Alvin Murray (AM): A&H Intercrop was incorporated in 1992 and produced coffee and bananas for export. After those industries pretty much died, the company sprang back to life in 2015 with the supply and construction of greenhouses as well as management and workforce training in agriculture. While most may say our main product is greenhouses, I'd say it is education.

 

DW: What is driving the demand for produce such as mushrooms and strawberries? Is it supermarkets or hotels? And how can farmers use greenhouse technology to meet the demand?

 

AM: The demand is driven mainly by hotels and restaurants. Greenhouse technology can help meet this demand by providing the ideal growth environment, providing better yields.

 

DW: You are a graphic artist by training. Your family's background is agriculture. Yet you are using the Branson Centre to help build your family's business. How does that work?

 

AM: We are a family of farmers and educators, offering products and services that smaller Caribbean islands and local farmers need. What we lacked was the entrepreneurial prowess to take what we have to the next level. We lacked expertise in the agro-tourism project we are focusing on at the moment, and through the Branson Centre we'll be able to access a wealth of knowledge via their coaches and advisors.

 

DW: Tell us about the greenhouse consulting that your family does.

 

AM: We're not limited to greenhouse consulting; we do agricultural consulting as well. If you don't know what can be grown on your land or what is best for your particular microclimate, that's where we can help. What particular challenges are you facing? We can provide experts in many areas with vast amounts of experience to train your workforce.

 

DW: Now let us focus on ecotourism. What are your plans to get into this space?

 

AM: We are currently developing 15.7 acres in Hanover for agro/ecotourism, just 30 minutes from Montego Bay. The property is partially surrounded by the Great River, and we offer a relaxing getaway where visitors will be able to enjoy the enhanced environment to include campsite, small limestone cave, boating, fishing, and educational tours depicting the production and profitability of Jamaican crops (cassava, sugarcane, coffee, bananas, cocoa, ginger, dasheen, yams, sweet potatoes etc.) since the age of the Tainos.

 

DW: In Jamaica, agriculture is characterised by a 60-year-old man doing back-breaking work in the hot sun.
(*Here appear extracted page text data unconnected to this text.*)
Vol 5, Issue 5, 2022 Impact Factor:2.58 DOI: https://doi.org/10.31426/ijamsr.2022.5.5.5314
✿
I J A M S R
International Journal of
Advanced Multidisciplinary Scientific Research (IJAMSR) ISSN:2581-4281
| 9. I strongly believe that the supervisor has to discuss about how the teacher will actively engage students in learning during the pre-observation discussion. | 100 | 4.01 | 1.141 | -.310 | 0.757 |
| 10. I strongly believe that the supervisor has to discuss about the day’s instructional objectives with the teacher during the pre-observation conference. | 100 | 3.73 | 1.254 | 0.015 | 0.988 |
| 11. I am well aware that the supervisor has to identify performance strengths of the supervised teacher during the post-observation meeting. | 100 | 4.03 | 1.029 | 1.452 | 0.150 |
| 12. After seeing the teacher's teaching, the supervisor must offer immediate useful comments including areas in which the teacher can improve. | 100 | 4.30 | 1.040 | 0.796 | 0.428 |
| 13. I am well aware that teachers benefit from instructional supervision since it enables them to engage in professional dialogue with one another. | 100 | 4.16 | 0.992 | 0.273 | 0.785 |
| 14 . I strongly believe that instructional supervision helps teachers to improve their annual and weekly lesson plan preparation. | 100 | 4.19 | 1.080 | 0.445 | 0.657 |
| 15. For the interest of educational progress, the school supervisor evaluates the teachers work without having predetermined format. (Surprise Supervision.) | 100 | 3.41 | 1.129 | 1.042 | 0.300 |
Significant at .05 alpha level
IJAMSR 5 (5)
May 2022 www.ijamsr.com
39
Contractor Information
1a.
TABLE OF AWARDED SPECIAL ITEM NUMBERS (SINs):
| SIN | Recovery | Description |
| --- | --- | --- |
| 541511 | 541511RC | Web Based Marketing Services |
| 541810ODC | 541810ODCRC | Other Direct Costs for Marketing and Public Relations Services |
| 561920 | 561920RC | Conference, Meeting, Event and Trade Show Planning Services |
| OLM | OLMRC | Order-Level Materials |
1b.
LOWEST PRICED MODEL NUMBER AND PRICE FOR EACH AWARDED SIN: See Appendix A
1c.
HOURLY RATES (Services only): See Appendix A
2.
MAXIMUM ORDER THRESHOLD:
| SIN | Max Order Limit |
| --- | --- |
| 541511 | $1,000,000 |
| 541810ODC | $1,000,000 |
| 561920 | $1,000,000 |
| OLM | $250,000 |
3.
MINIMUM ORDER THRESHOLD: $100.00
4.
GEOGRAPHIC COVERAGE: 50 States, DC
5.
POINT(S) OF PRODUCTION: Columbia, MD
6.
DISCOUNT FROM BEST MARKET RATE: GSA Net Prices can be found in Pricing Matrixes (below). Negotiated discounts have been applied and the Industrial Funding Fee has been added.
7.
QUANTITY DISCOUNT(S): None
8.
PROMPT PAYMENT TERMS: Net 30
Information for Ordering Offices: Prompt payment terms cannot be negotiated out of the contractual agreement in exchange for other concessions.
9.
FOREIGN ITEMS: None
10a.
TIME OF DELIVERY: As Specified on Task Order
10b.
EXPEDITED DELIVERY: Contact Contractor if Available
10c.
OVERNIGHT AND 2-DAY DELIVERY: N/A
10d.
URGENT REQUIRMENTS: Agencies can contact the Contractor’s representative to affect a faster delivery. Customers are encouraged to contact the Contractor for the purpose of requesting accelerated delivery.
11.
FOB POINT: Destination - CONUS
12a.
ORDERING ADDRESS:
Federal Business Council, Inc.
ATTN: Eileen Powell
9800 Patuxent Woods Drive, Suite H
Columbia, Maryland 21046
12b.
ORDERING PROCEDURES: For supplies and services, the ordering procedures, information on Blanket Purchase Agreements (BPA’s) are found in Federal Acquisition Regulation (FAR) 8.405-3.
What should young people understand about agriculture and the technology that is changing the industry?

 

AM: So much has changed. People want clean, healthy food more than ever nowadays, and you can make this happen with technology and some knowledge. There are farmers in cities like New York growing produce on rooftops or inside climate-controlled containers. No matter where you are, you can grow good food with the correct knowledge.

 

DW: If I have a little garden space in Kingston or Portmore and I want to grow what I eat, how can greenhouse technology work for me?

 

AM: Well, that depends on what you want to grow. If it's a herb garden or vegetables, the solution may be hydroponics, aeroponics or even a small mushroom house. It's easy with the know-how.